_REQUIREMENT_
Reproduce the data with "pose line" replaced by "extrinsics line" and nothing else changed, leaving out the pictures.

_SOURCE MATERIAL_
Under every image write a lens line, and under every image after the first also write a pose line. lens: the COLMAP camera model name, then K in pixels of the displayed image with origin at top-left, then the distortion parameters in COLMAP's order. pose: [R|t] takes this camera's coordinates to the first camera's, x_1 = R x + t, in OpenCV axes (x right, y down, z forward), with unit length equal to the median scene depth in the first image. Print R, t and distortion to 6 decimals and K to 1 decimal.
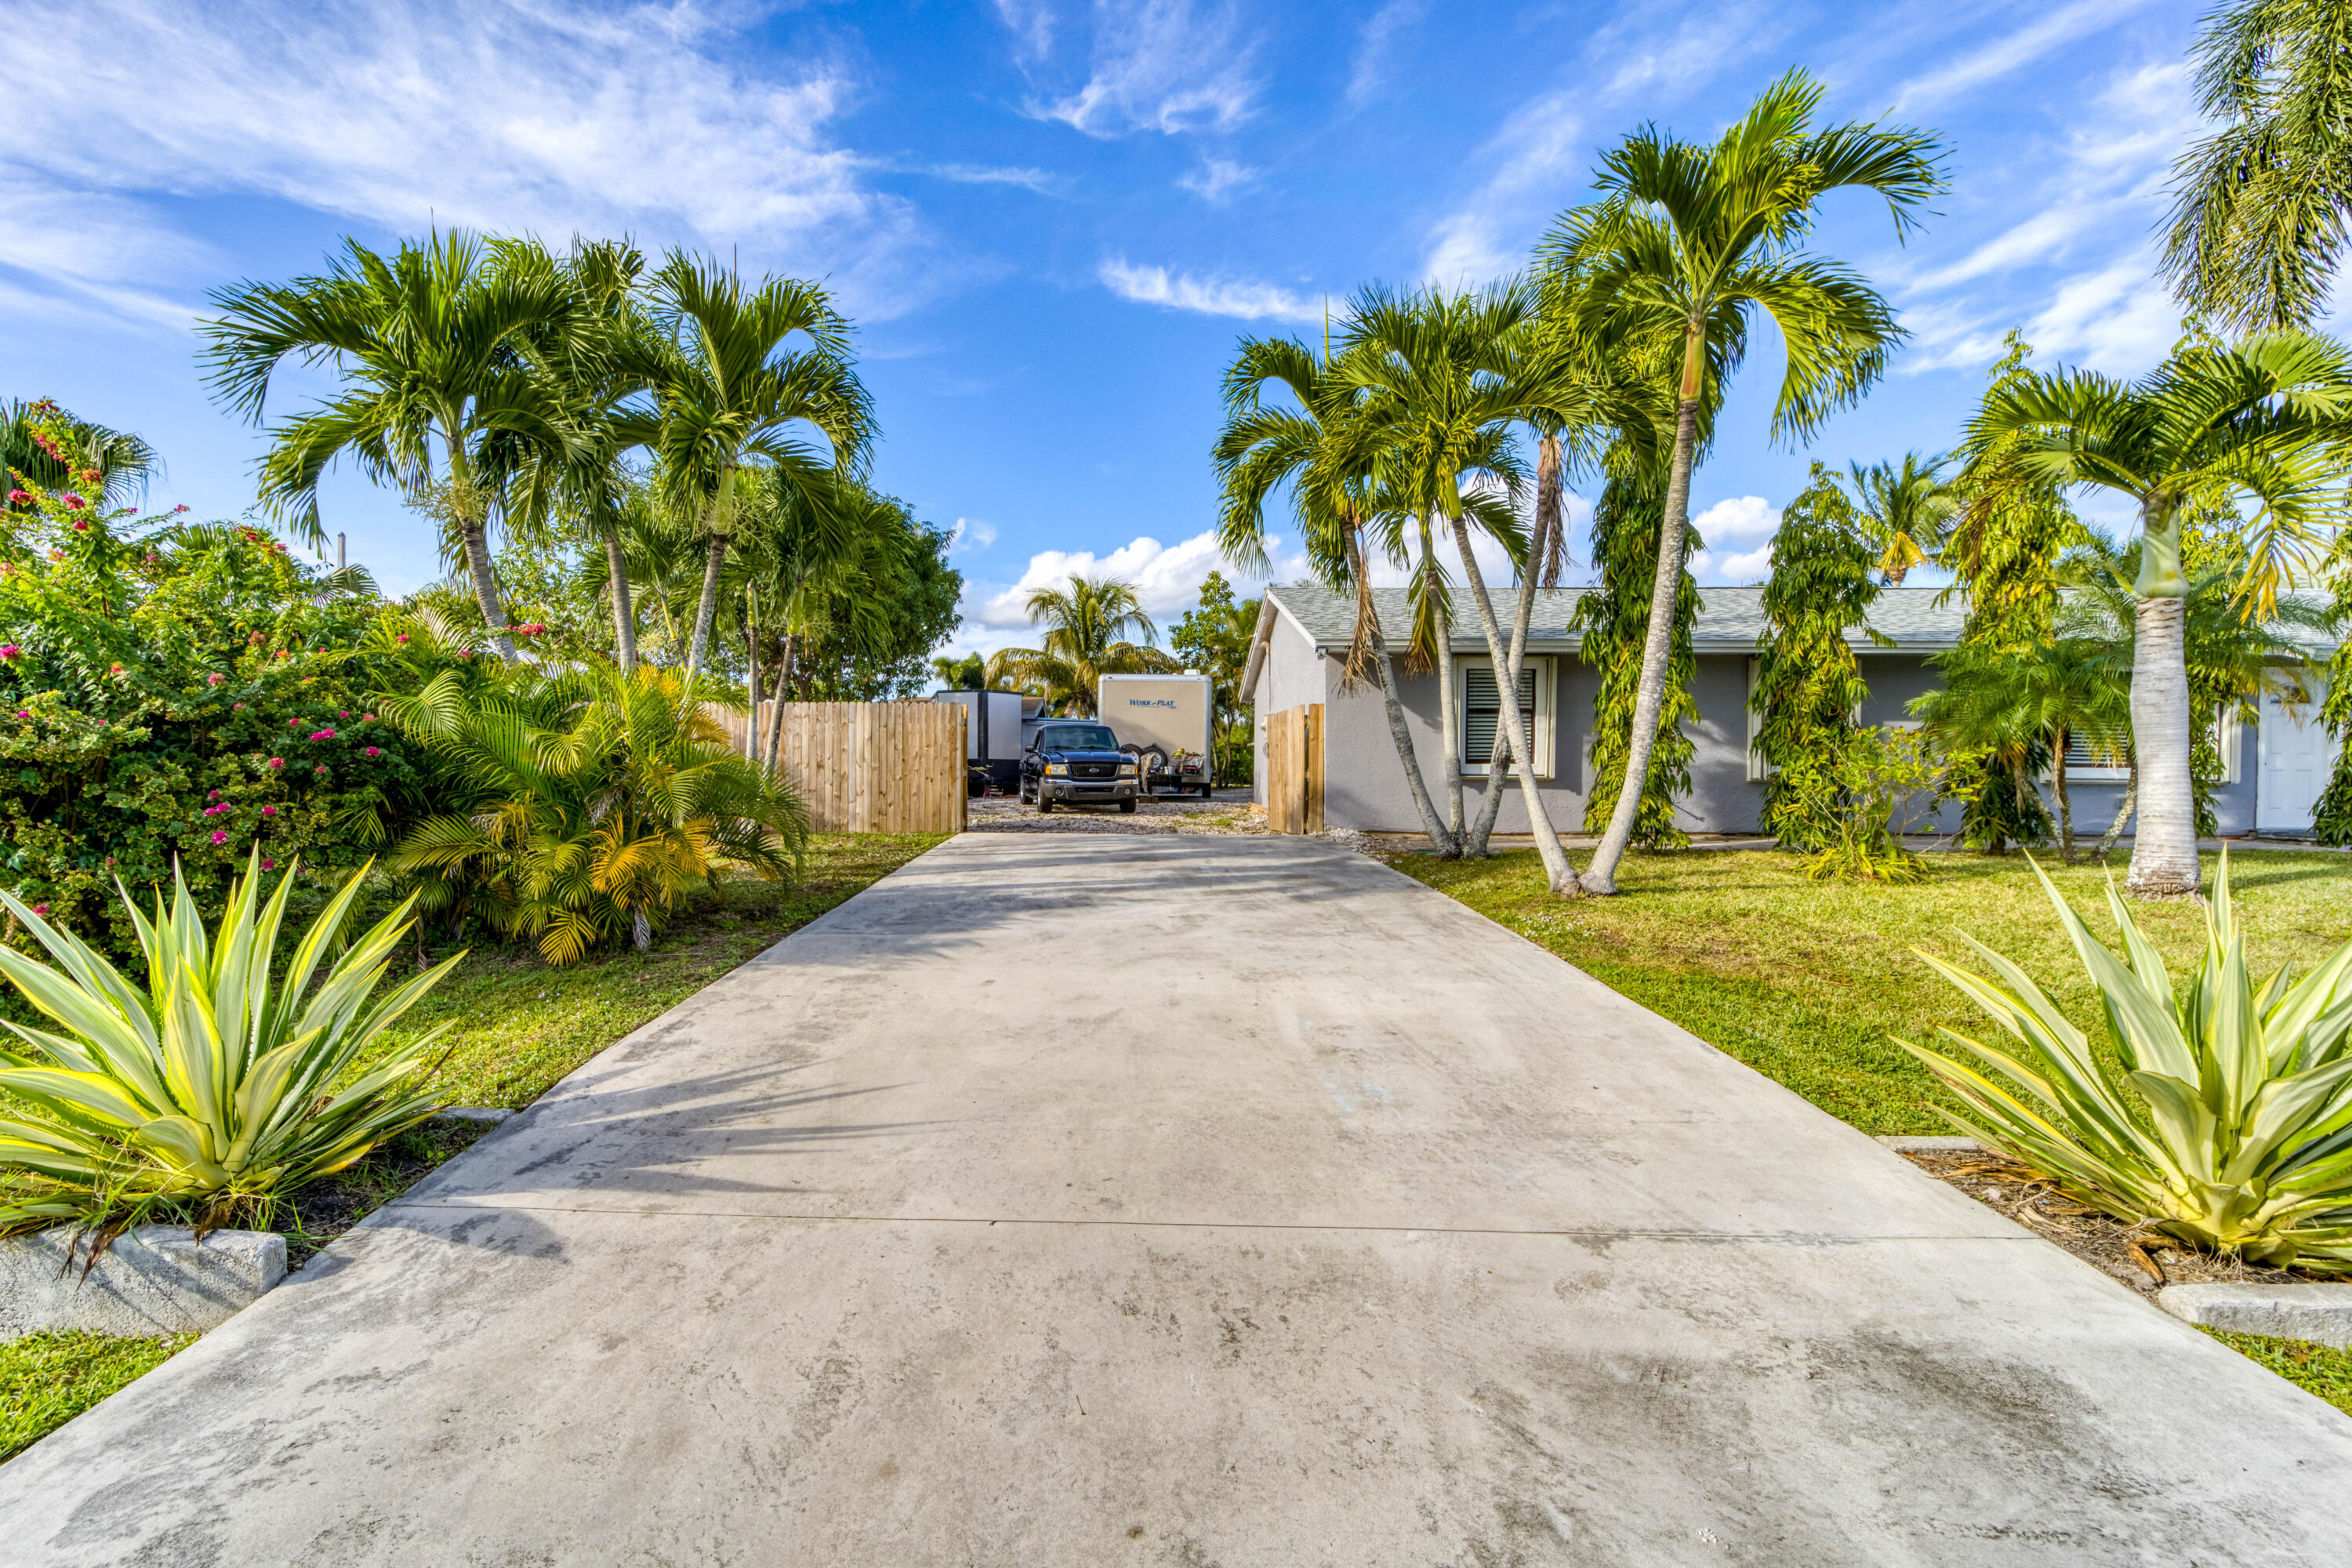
lens RADIAL K [[939.4, 0, 1176.0], [0, 939.4, 784.0], [0, 0, 1]] dist [-0.000530, -0.000369]
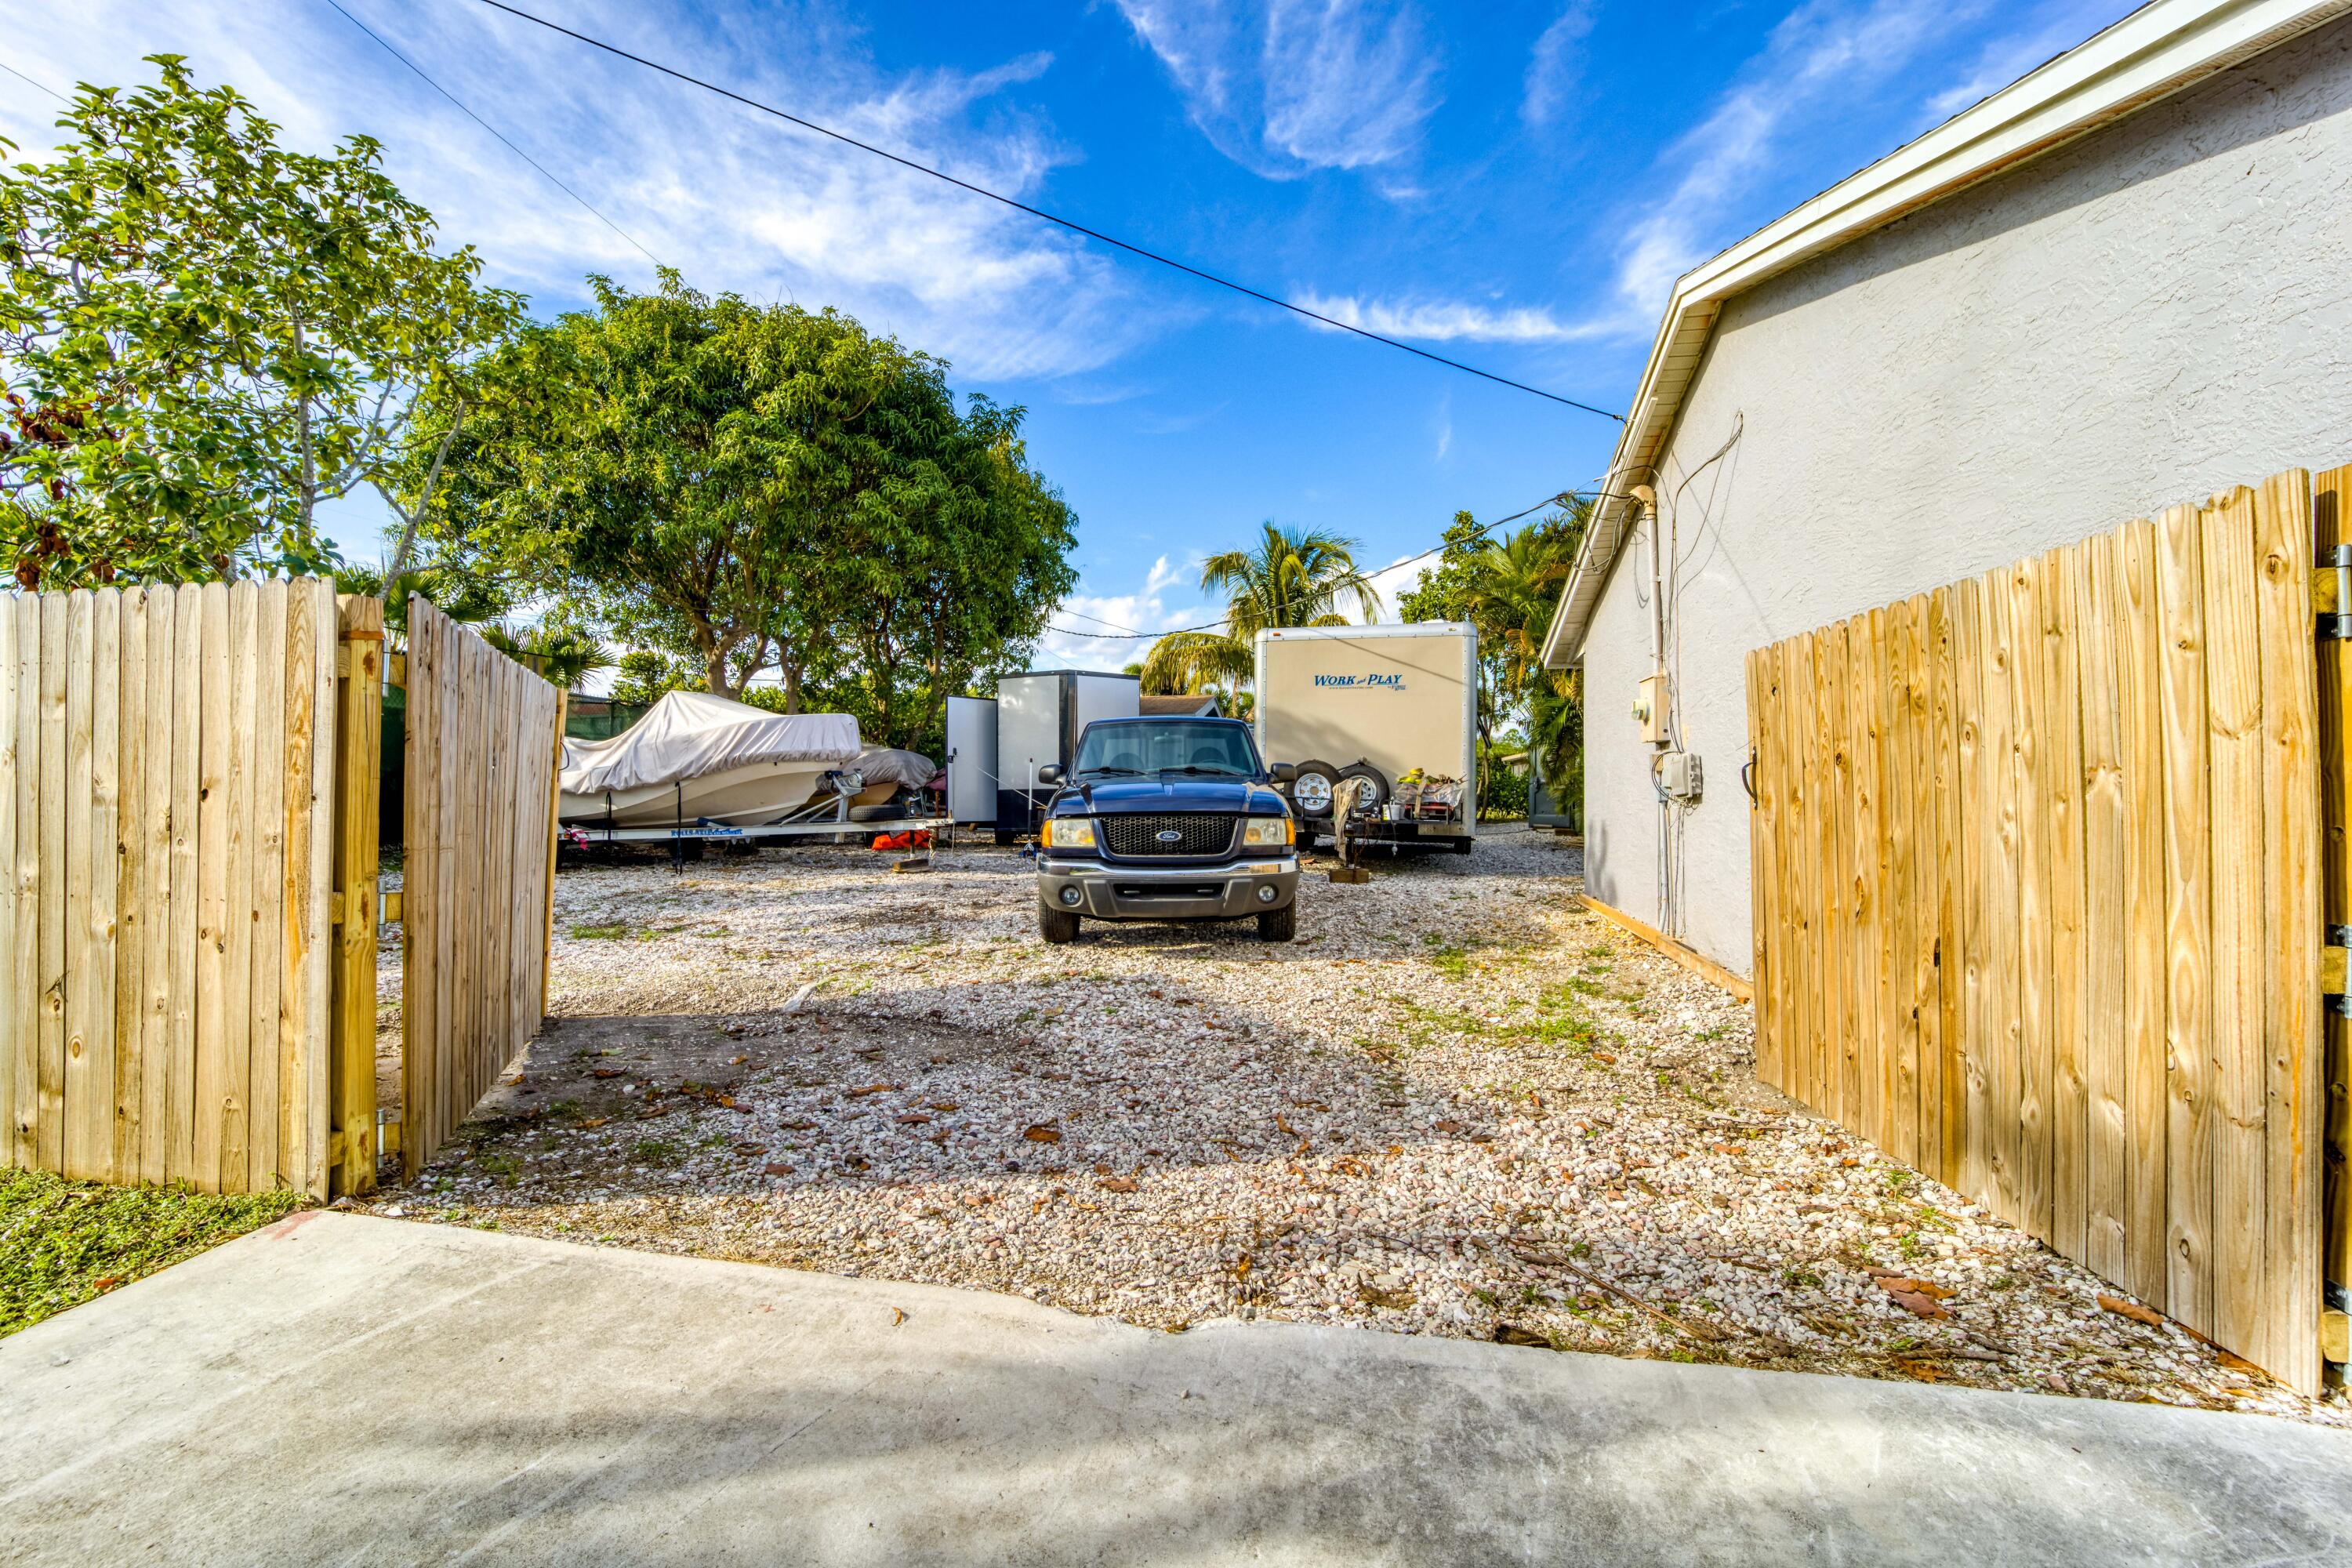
lens RADIAL K [[939.4, 0, 1176.0], [0, 939.4, 784.0], [0, 0, 1]] dist [-0.000530, -0.000369]
pose [[0.970433, -0.003750, -0.241342, 0.002707], [-0.000410, 0.999852, -0.017187, -0.032347], [0.241371, 0.016778, 0.970288, 0.742626]]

_RESULT OF THE EXERCISE_
Under every image write a lens line, and under every image after the first also write a extrinsics line. lens: the COLMAP camera model name, then K in pixels of the displayed image with origin at top-left, then the distortion parameters in COLMAP's order. pose: [R|t] takes this camera's coordinates to the first camera's, x_1 = R x + t, in OpenCV axes (x right, y down, z forward), with unit length equal to the median scene depth in the first image. Print R, t and distortion to 6 decimals and K to 1 decimal.
lens RADIAL K [[939.4, 0, 1176.0], [0, 939.4, 784.0], [0, 0, 1]] dist [-0.000530, -0.000369]
lens RADIAL K [[939.4, 0, 1176.0], [0, 939.4, 784.0], [0, 0, 1]] dist [-0.000530, -0.000369]
pose [[0.970433, -0.003750, -0.241342, 0.002707], [-0.000410, 0.999852, -0.017187, -0.032347], [0.241371, 0.016778, 0.970288, 0.742626]]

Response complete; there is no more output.